Over the past few years I have worked in different consulting roles; as an independent consultant; as a member of a large consulting team; and as owner’s representative managing consultants. I have learned that there is a role for both the independent consultant and larger consulting firms. Read on for more in this self-serving article.
Independents have a role
A previous blog (“9. Large Consulting Firms or Small Firms – Any Difference?”) discusses where large and small consultants fit into the overall picture. Large technical teams are required where there are broader scopes of work, significant effort levels, and where multiple skills sets are needed.
Independent consultants are a different thing. They are best suited for assisting the Owner directly, either independently or as part of an overall corporate advisory team. Non-technical junior mining management teams should always have access to in-house engineering capability for brainstorming or technical direction.
Even if some of the management are technically oriented, having independent thought is valuable. The question is whether the engineer should be a cheerleader or a true independent observer.
Independent consultants will differentiate themselves from large engineering firms in several ways.
They don’t bring a lot of extra personnel onto a job. They focus only on what is needed and can draw in other expertise when needed.
They can provide unbiased advice. Larger firm sometimes have business development conflicts. The independent consultant does not have the motivation to win a feasibility study or EPCM contract.
A company can develop a long term working relationship with an independent consultant. Everyone gets familiar with each other’s objectives and goals. Large engineering firms can be revolving doors with people moving on to other firms.
Independents can work efficiently at a pace of their own choosing. This can result in lower costs and faster deliverables.
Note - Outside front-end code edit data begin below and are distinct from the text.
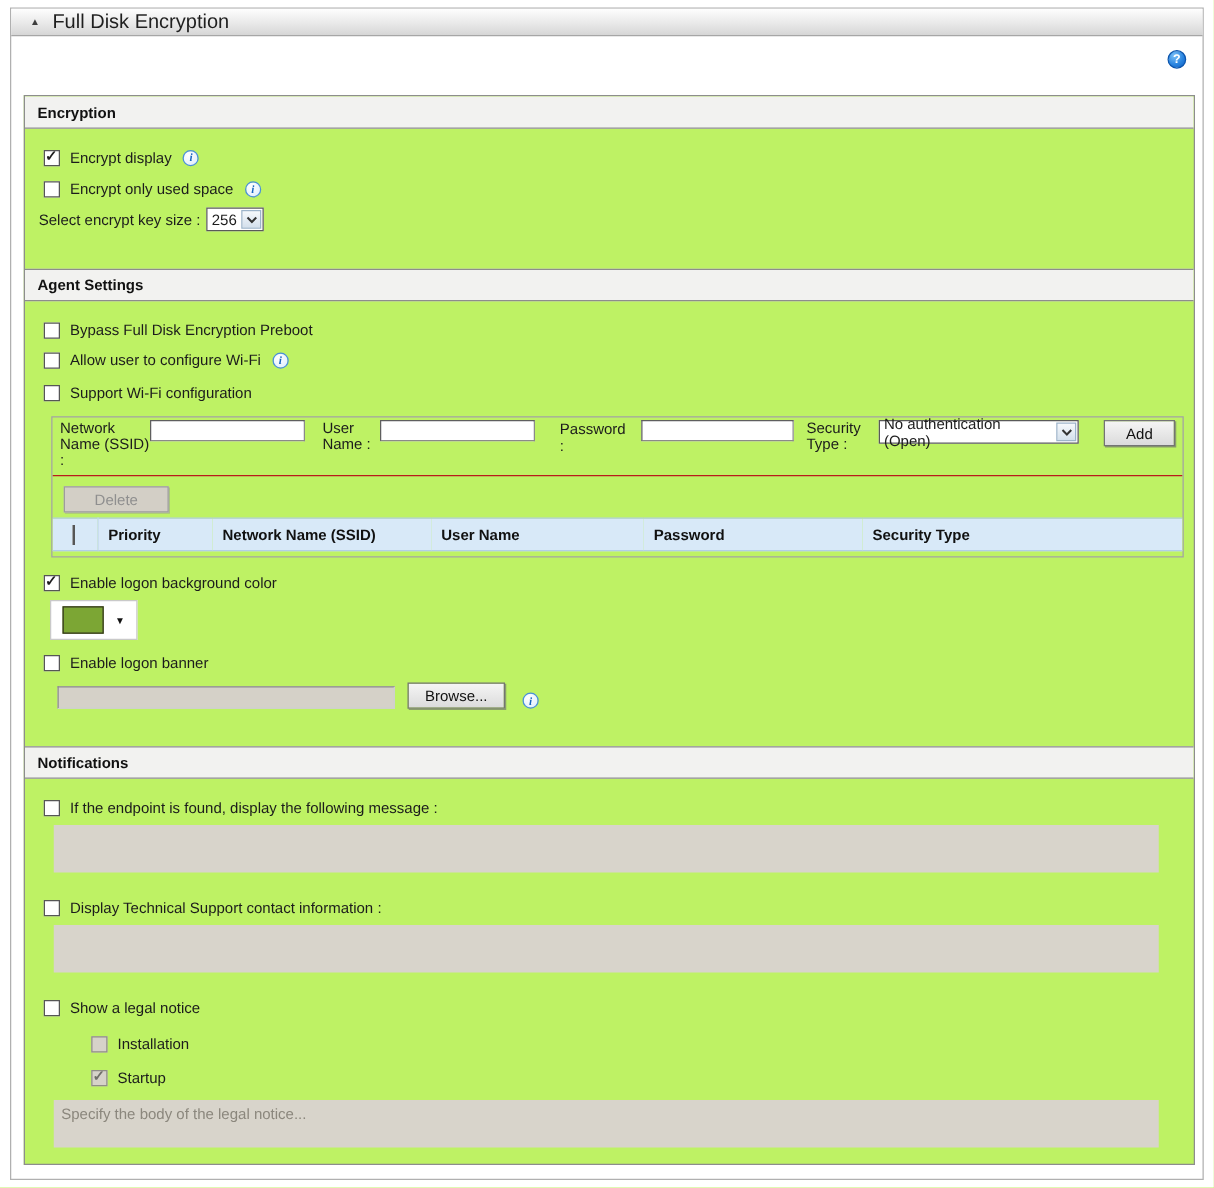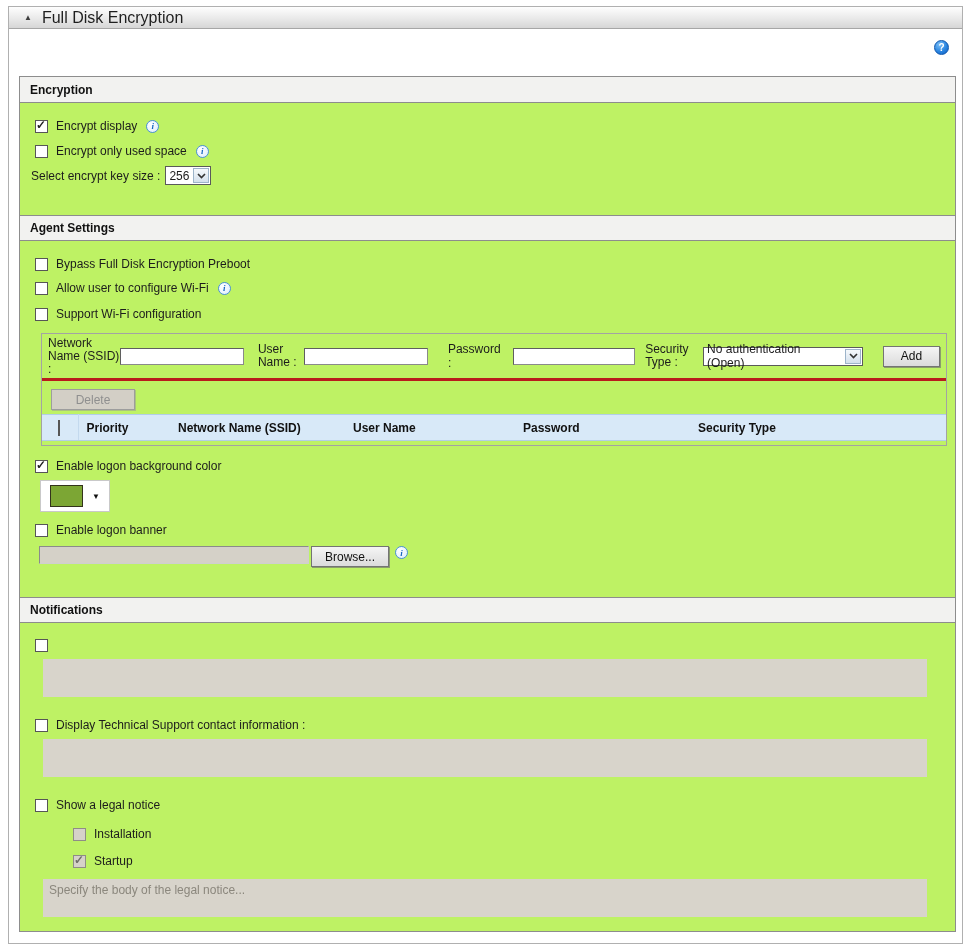--- a/index.html
+++ b/index.html
@@ -71,21 +71,21 @@
     font:12px "Liberation Sans", sans-serif; padding:0 3px;
   }
   .btn {
     font:12px "Liberation Sans", sans-serif; height:21px; padding:0 13px;
     background:linear-gradient(#f5f5f5,#dbdbdb); border:1px solid #747474;
     box-shadow:1px 1px 0 rgba(110,110,110,.65); cursor:pointer; color:#111;
   }
   .btn.disabled { background:#d3cfc6; color:#8f8f8f; border-color:#9d9d9d; box-shadow:1px 1px 0 rgba(150,150,150,.5); }
 
   .wifi-box { margin:12px 8px 0 21px; border:1px solid #a3a3a3; height:113px; overflow:hidden; }
-  .wifi-form { display:flex; align-items:center; padding:2px 6px; height:47px; border-bottom:3px solid #b91c1c; }
+  .wifi-form { display:flex; padding:2px 6px; height:47px; border-bottom:1px solid #b91c1c; }
   .lbl-multi { line-height:13px; }
   .lbl-ssid { width:72px; }
   .lbl-user { width:46px; margin-left:14px; }
   .lbl-pass { margin-left:20px; margin-right:6px; }
   .lbl-sec  { width:52px; margin-left:10px; }
   .wifi-form .txt { width:124px; }
   .wifi-form .txt.pass { width:122px; }
   .sec-select { margin-left:6px; }
   .add-btn { margin-left:20px; min-width:57px; }
   .delete-row { padding:8px 0 0 9px; height:33px; }
@@ -99,21 +99,21 @@
   .wifi-table th .cb { margin:0 auto; }
   .col-priority { width:92px; } .col-ssid { width:175px; } .col-user { width:170px; } .col-pass { width:175px; }
 
   .color-box {
     display:inline-flex; align-items:center; gap:9px; margin:7px 0 0 20px;
     border:1px solid #c9c9c9; background:#fff; padding:4px 9px; cursor:pointer;
   }
   .color-swatch { width:33px; height:22px; border:1px solid #33331c; }
   .color-arrow { font-size:8px; color:#111; }
 
-  .banner-row { display:flex; align-items:flex-start; margin:9px 0 0 19px; gap:0; }
+  .banner-row { display:flex; align-items:flex-end; margin:9px 0 0 26px; gap:8px; }
   .file-txt {
     width:270px; height:18px; background:#d5d1c8;
     border:1px solid #8b8b8b; border-right-color:#cfcfcf; border-bottom-color:#cfcfcf;
     font:12px "Liberation Sans", sans-serif; padding:0 3px;
   }
   .browse-btn { margin-left:2px; }
   .banner-row .info-icon { margin-left:6px; }
 
   .ta {
     display:block; width:884px; height:38px; margin:7px 0 0 23px;
@@ -246,20 +246,21 @@
         <span class="info-icon">i</span>
       </div>
     </div>
 
     <div class="sec-header">
       <span>Notifications</span>
     </div>
     <div class="sec-content" id="notif-content">
       <div class="cb-row mt16">
         <span class="cb"></span>
+        <span>If the endpoint is found, display the following message :</span>
       </div>
       <textarea class="ta" disabled="" style=""></textarea>
 
       <div class="cb-row mt21">
         <span class="cb"></span>
         <span>Display Technical Support contact information :</span>
       </div>
       <textarea class="ta" disabled="" style=""></textarea>
 
       <div class="cb-row mt21">

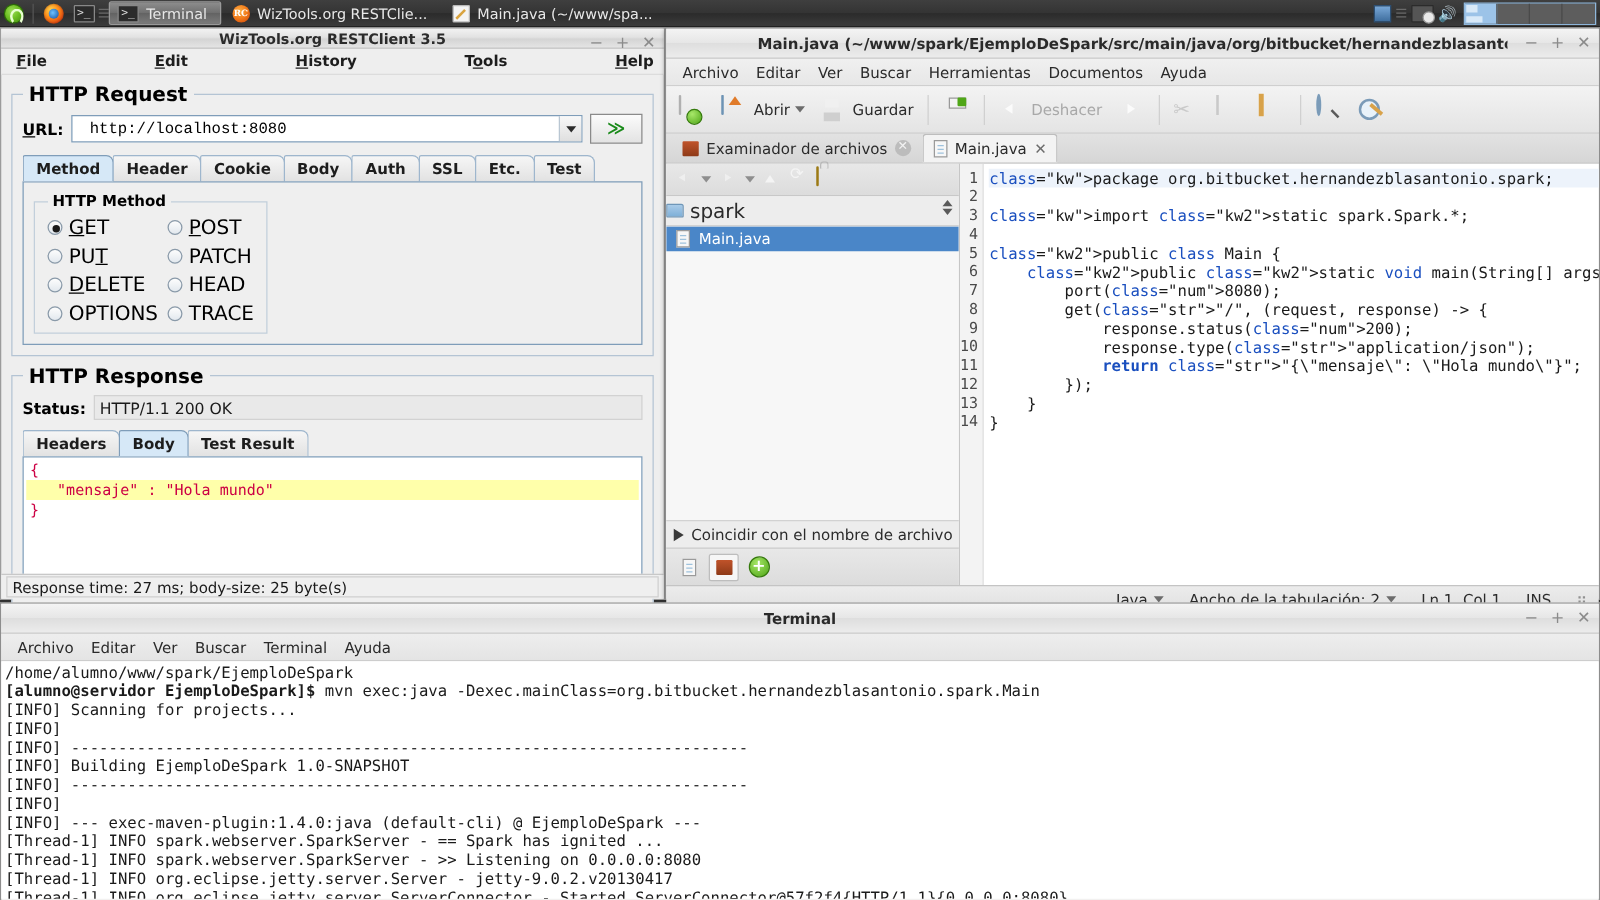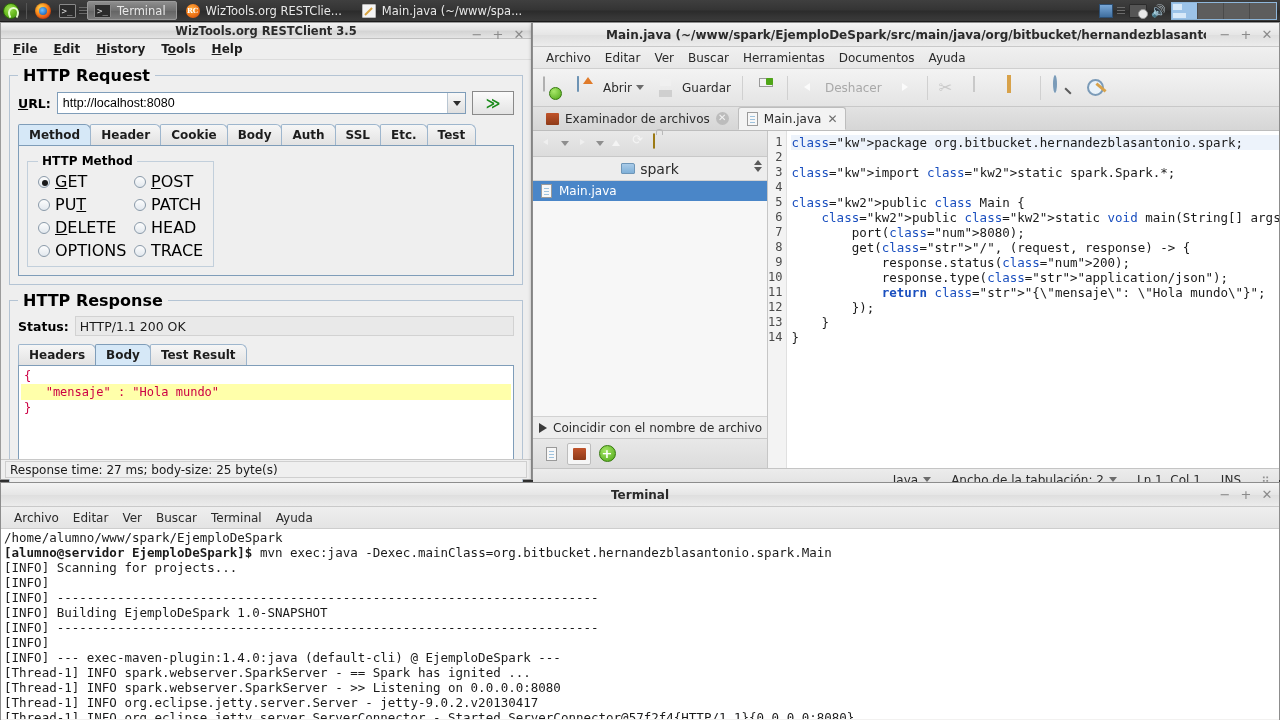--- a/index.html
+++ b/index.html
@@ -118,21 +118,21 @@
     border: 1px solid #9c9c9c;
     background: #eeeeee;
     box-shadow: 0 1px 3px rgba(0,0,0,.35);
   }
   #restclient .titlebar {
     background: linear-gradient(to bottom, #f2f2f2 0%, #e2e2e2 45%, #d4d4d4 55%, #e4e4e4 100%);
     border-bottom: 1px solid #c0c0c0;
   }
   .menubar {
     height: 21px; display: flex; align-items: center; gap: 0;
-    background: #eeeeee; border-bottom: 1px solid #dcdcdc; padding-left: 4px;
+    background: #eeeeee; border-bottom: 1px solid #dcdcdc; padding-left: 4px; justify-content: space-between;
   }
   .menubar .mi {
     padding: 2px 8px; font-size: 12px; color: #1d1d1d; font-weight: bold;
     font-family: "DejaVu Sans", sans-serif;
   }
   .menubar .mi u { text-decoration: underline; }
   .panel-body { padding: 6px 8px 0 8px; }
   fieldset.grp {
     border: 1px solid #b4c4d4; margin: 0 0 6px 0; padding: 6px 8px 8px 8px;
     background: #efefef;
@@ -140,22 +140,22 @@
   fieldset.grp > legend {
     font-size: 16px; font-weight: bold; color: #000; padding: 0 5px;
   }
   .url-row { display: flex; align-items: center; gap: 6px; }
   .url-row label { font-size: 12.5px; font-weight: bold; }
   .combo {
     flex: 1; height: 22px; display: flex; align-items: center;
     border: 1px solid #7f9db9; background: #fff;
   }
   .combo .val {
-    flex: 1; padding: 0 5px; font-size: 12.5px; color: #000;
-    font-family: Liberation Sans, sans-serif;
+    flex: 1; padding: 0 14px; font-size: 12.5px; color: #000;
+    font-family: Liberation Mono, monospace;
   }
   .combo .arrow {
     width: 18px; height: 20px; border-left: 1px solid #b9c6d2;
     background: linear-gradient(to bottom, #f8f8f8, #dfdfdf);
     display: flex; align-items: center; justify-content: center;
   }
   .caret-down { width: 0; height: 0; border-left: 4px solid transparent; border-right: 4px solid transparent; border-top: 5px solid #2b2b2b; }
   .go-btn {
     width: 42px; height: 24px; border: 1px solid #8a8a8a;
     background: linear-gradient(to bottom, #fbfbfb, #e3e3e3);
@@ -370,22 +370,22 @@
   .fb-caret { width: 0; height: 0; border-left: 4px solid transparent; border-right: 4px solid transparent; border-top: 5px solid #8e8e8e; margin: 7px 2px; }
   .lock-ic {
     width: 11px; height: 9px; background: linear-gradient(to bottom,#f3d154,#d5a51c);
     border: 1px solid #9c7a14; border-radius: 1px; margin: 6px 3px; position: relative;
   }
   .lock-ic::after {
     content: ""; position: absolute; left: 2px; top: -5px; width: 5px; height: 5px;
     border: 1px solid #b9b9b9; border-bottom: none; border-radius: 3px 3px 0 0;
   }
   .fb-path {
-    height: 24px; display: flex; align-items: center; justify-content: center; gap: 5px;
-    background: #ededed; border-bottom: 1px solid #d2d2d2; font-size: 14px; color: #2b2b2b;
+    height: 24px; display: flex; align-items: center; gap: 5px;
+    background: #ededed; border-bottom: 1px solid #d2d2d2; font-size: 16px; color: #2b2b2b;
     position: relative;
   }
   .folder-ic {
     width: 14px; height: 11px; background: linear-gradient(to bottom, #a9cbe8, #7fb0d8);
     border: 1px solid #6e96b8; border-radius: 1px 2px 1px 1px; flex: none;
   }
   .spin {
     position: absolute; right: 5px; top: 3px; display: flex; flex-direction: column; gap: 2px;
   }
   .spin i { width: 0; height: 0; border-left: 4px solid transparent; border-right: 4px solid transparent; }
I know many independent consultants will work evenings and weekends to meet client targets.
Independents can provide long term stability since they won’t have any employee turnover. Personally I was involved for over 15 years with a mining operating in Suriname. The expat staff at the mine site experienced significant turnover. This was partly due to them being promised personal development relocations. I ended up being the only constant for the mine site. I knew the history and why things were done they way they were. I even had copies of old study reports they could no longer find in their files on site. I knew what was done previously, thereby avoiding re-inventing the wheel each time there was a new technical manager was brought in.
Consultants and Stocks Options
A point of discussion is whether the independent consultants should receive stock option compensation. I have worked under both situations.
Awarding stock options might eliminate the “independent” nature of the relationship and hence negated the ability to sign off as an independent QP. In some circumstances, the company may not require the independent consultant to be a QP since they mainly fulfill an advisory role.
Does one want independent advice, from someone who may not be a significant shareholder or option holder?
One advantage of awarding stock options is that the consultant may become more beholden to the project. They feel it is their project too, rather than simply acting as an adviser. They may have a longer term interest in being involved with the project and the company.
Conversely the company may prefer the consultant doesn’t have any direct ownership so that their advice can be viewed as being unbiased. Having a contrarian view of corporate plans is a good thing.
I feel that awarding stock options is a good way to foster long term commitment from the consultant. It can be easier for them to walk away without any such inducement.